Mit Statistik in den Flow kommen
Die emeritierte Professorin lebt mit ihrem Sohn in Illnau-Effretikon. Er studiert an der ETH Informatik. «Das Fach Maschinelles Lernen hasst er aber. Und das ist ja quasi eine moderne Version von Statistik», sagt van de Geer und lacht.
In ihrer Freizeit arbeitet sie bevorzugt mit den Händen. «Ich putze gern und mag Gartenarbeit. Oder ich repariere kaputte Dinge.» Sie zeichnet und hört und spielt klassische Musik. Bei ihr zu Hause steht neben einem Klavier ein Cembalo.
Aber auch ihre Arbeit fasziniert van de Geer nach all den Jahren immer noch. «Es gibt so vieles im Alltag, das auf Simulationen und empirischen Erkenntnissen beruht. Ich leite sehr gerne Beweise her, und es befriedigt mich, eine theoretische Grundlage dafür zu finden, warum bestimmte Algorithmen sehr gut oder manche gar nicht funktionieren.»
Für die Wissenschaftlerin ist das Arbeiten mit Mathematischer Statistik ein kreativer Prozess, der sie dann und wann in den Flow-Zustand versetzt.
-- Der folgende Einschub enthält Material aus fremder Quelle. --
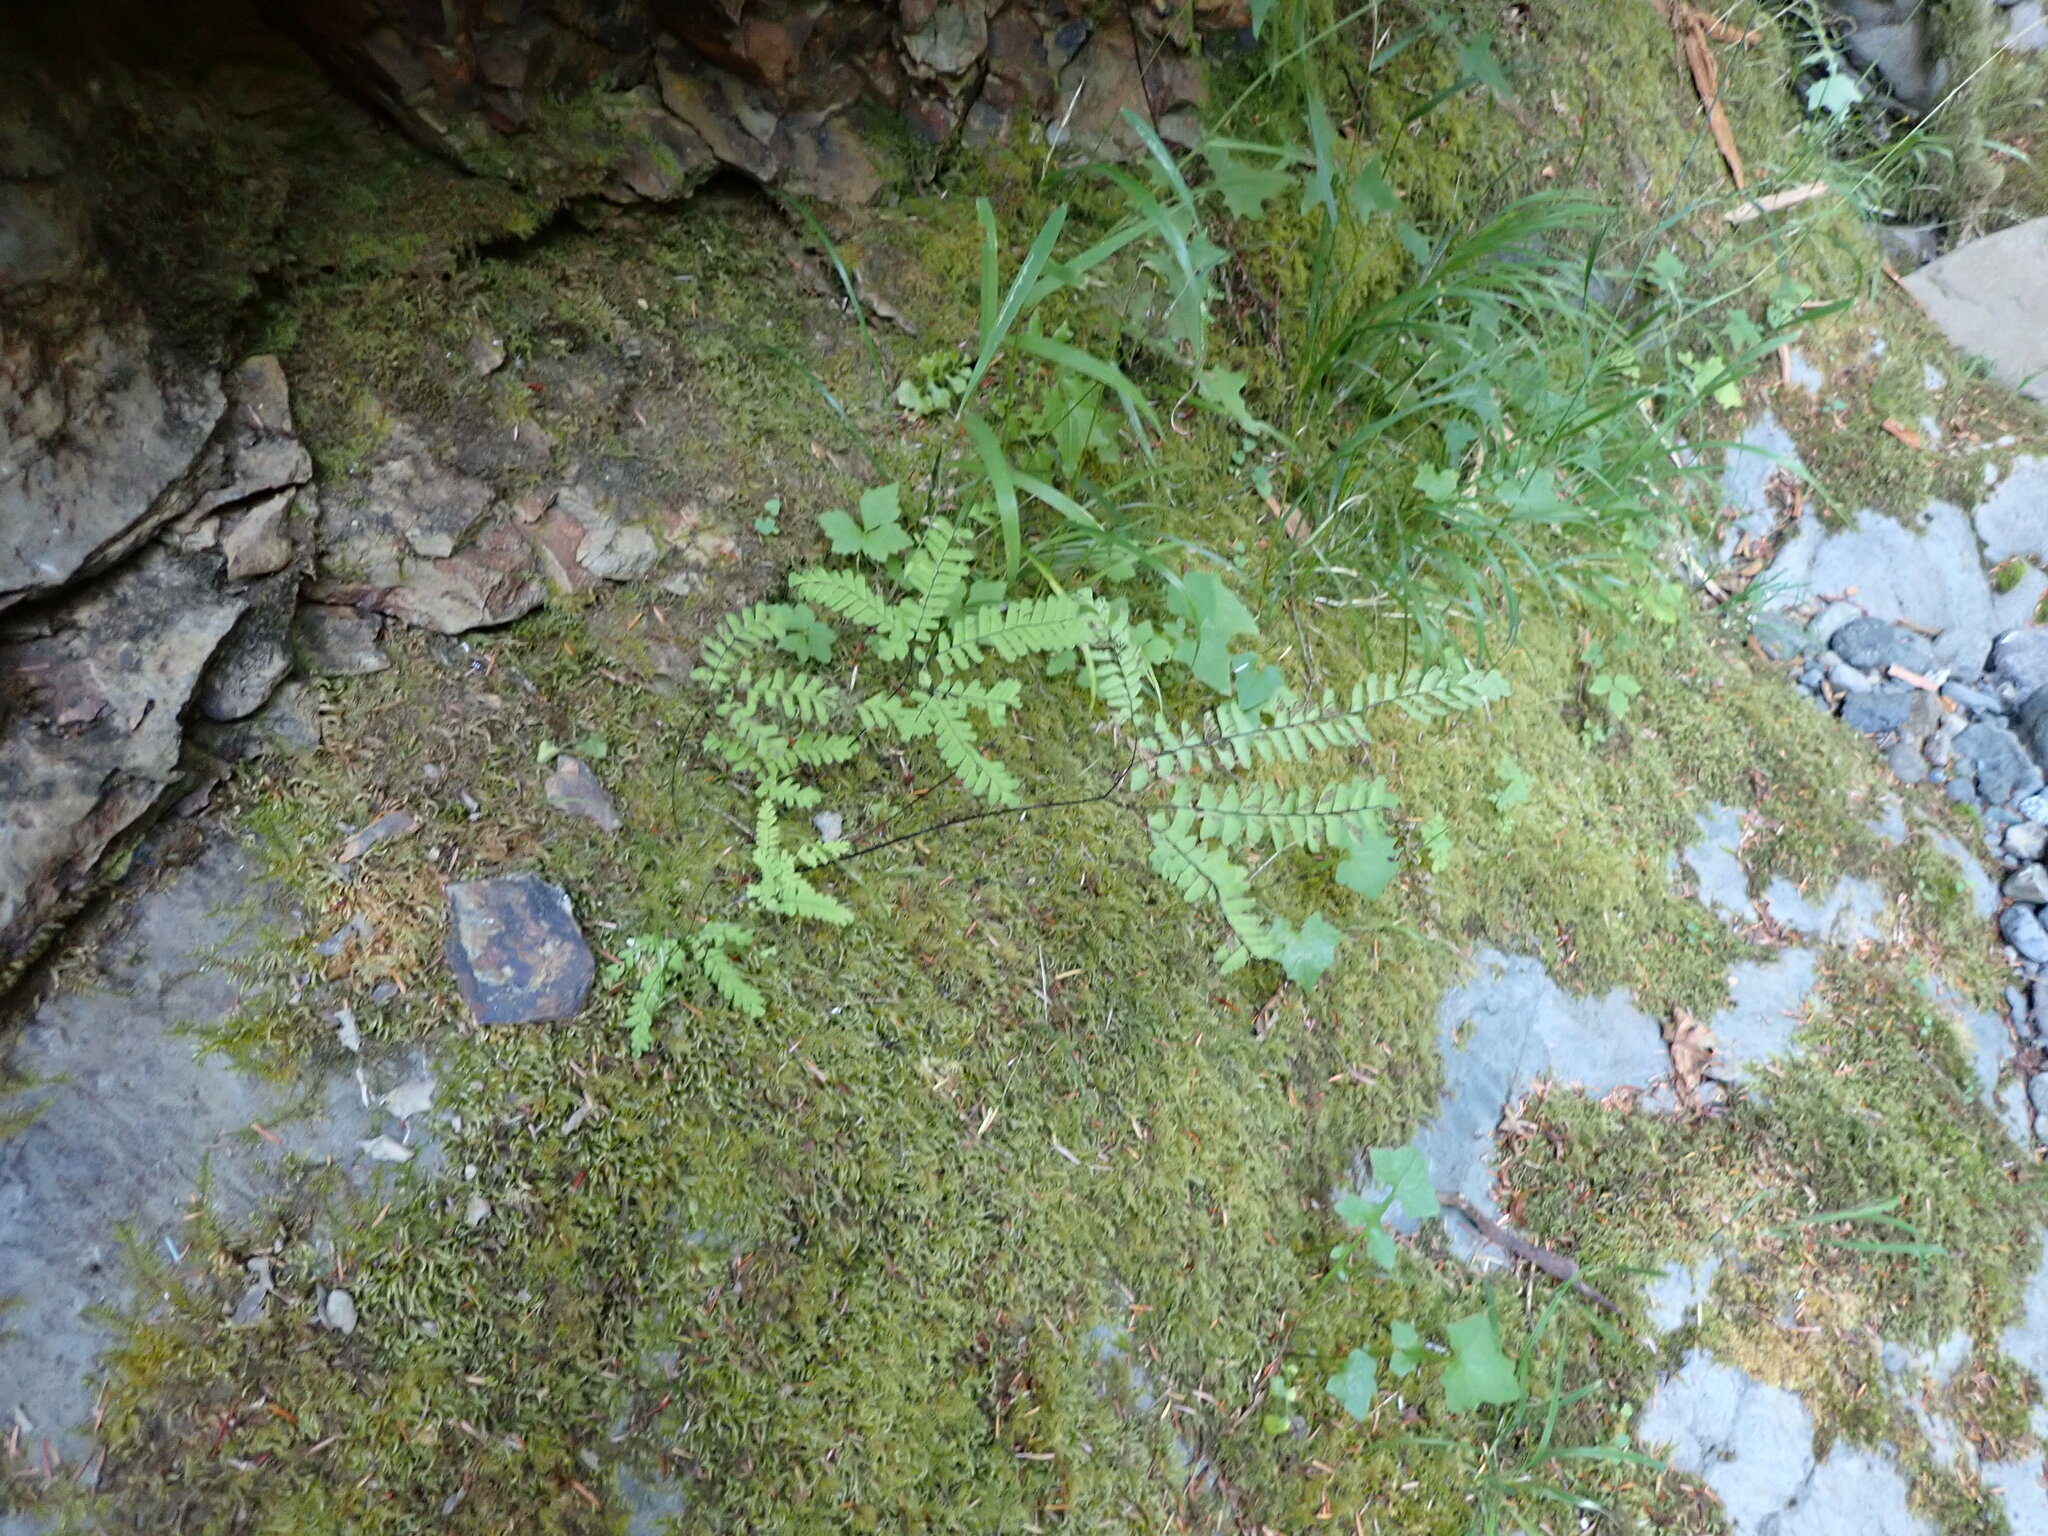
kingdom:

Das sei wie beim Lösen eines Rätsels oder Puzzles, erklärt sie. «Man studiert und probiert lange – und plötzlich beginnen die Teile zusammenzupassen.» Das sei ein grosser Moment, in dem man die Welt um sich herum vergesse. «In einem solchen Moment möchte man sich durch nichts ablenken lassen, einfach nur weitermachen und das Puzzle fertigstellen.»
Putzen für ältere Menschen
Im kommenden Semester wird die emeritierte Mathematikprofessorin ihre Vorlesungen an der ETH weiterführen und noch laufende Masterarbeiten betreuen und bewerten. Bis mindestens 2025 engagiert sie sich zudem weiterhin in verschiedenen internationalen Gremien.
Und danach? «Ich weiss es nicht, ich bin offen für alles. Es gibt mehr im Leben als die Arbeit, die ich bisher gemacht habe, und ich freue mich auf ein neues Leben. Auch wenn ich mir noch nicht sicher bin, was auf mich zukommt.»
Freiwilligenarbeit könnte sie sich gut vorstellen, zum Beispiel Reinigungsarbeiten für ältere Menschen. Oder endlich mal richtig Klavierspielen lernen. Oder einfach wieder einmal ungestört vor einem leeren Blatt nach Lösungen suchen und so in den Flow-Zustand kommen. Hauptsache, sie muss nicht zu viel planen.